(To be done) From the beginning of the lines through the line holding "ದೃಷ್ಟಿಕೋನಗಳಲ್ಲಿ", inclusive, write the lines out again, substituting "Copy" for "Transcribe" and leaving everything else unchanged. Leave the pictures out.

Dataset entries
↓

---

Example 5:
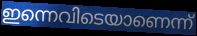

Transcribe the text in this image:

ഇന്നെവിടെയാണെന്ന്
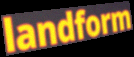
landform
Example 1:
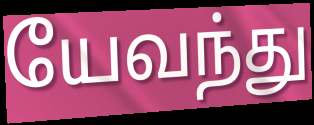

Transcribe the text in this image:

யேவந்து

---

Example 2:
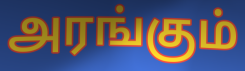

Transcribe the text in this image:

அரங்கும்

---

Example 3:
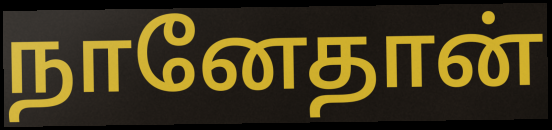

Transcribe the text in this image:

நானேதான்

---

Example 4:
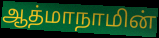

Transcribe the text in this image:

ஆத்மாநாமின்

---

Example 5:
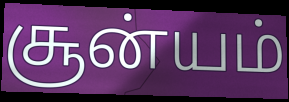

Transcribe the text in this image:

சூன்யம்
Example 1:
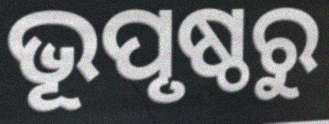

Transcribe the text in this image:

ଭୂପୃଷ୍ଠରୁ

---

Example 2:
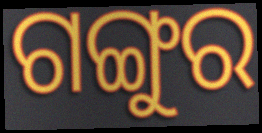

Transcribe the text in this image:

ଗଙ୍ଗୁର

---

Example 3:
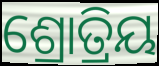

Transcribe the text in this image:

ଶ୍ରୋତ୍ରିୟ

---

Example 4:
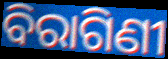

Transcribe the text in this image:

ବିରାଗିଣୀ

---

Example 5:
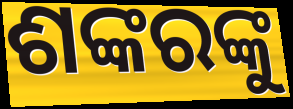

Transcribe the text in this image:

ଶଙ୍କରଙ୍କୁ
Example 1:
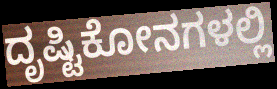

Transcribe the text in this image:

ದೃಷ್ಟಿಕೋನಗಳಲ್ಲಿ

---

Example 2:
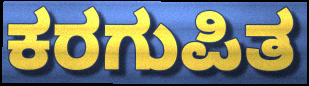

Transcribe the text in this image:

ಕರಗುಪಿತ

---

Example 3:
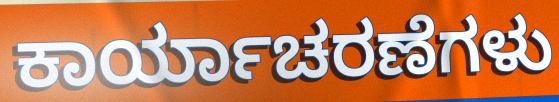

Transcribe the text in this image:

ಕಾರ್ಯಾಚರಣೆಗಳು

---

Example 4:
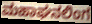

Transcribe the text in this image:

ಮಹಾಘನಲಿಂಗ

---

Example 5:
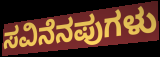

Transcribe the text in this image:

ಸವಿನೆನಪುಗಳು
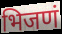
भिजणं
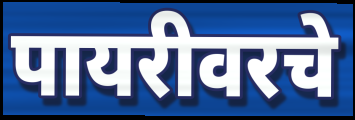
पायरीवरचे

↑

(Response)
---

Example 5:

Copy the text in this image:

ഇന്നെവിടെയാണെന്ന്
landform
Example 1:

Copy the text in this image:

யேவந்து

---

Example 2:

Copy the text in this image:

அரங்கும்

---

Example 3:

Copy the text in this image:

நானேதான்

---

Example 4:

Copy the text in this image:

ஆத்மாநாமின்

---

Example 5:

Copy the text in this image:

சூன்யம்
Example 1:

Copy the text in this image:

ଭୂପୃଷ୍ଠରୁ

---

Example 2:

Copy the text in this image:

ଗଙ୍ଗୁର

---

Example 3:

Copy the text in this image:

ଶ୍ରୋତ୍ରିୟ

---

Example 4:

Copy the text in this image:

ବିରାଗିଣୀ

---

Example 5:

Copy the text in this image:

ଶଙ୍କରଙ୍କୁ
Example 1:

Copy the text in this image:

ದೃಷ್ಟಿಕೋನಗಳಲ್ಲಿ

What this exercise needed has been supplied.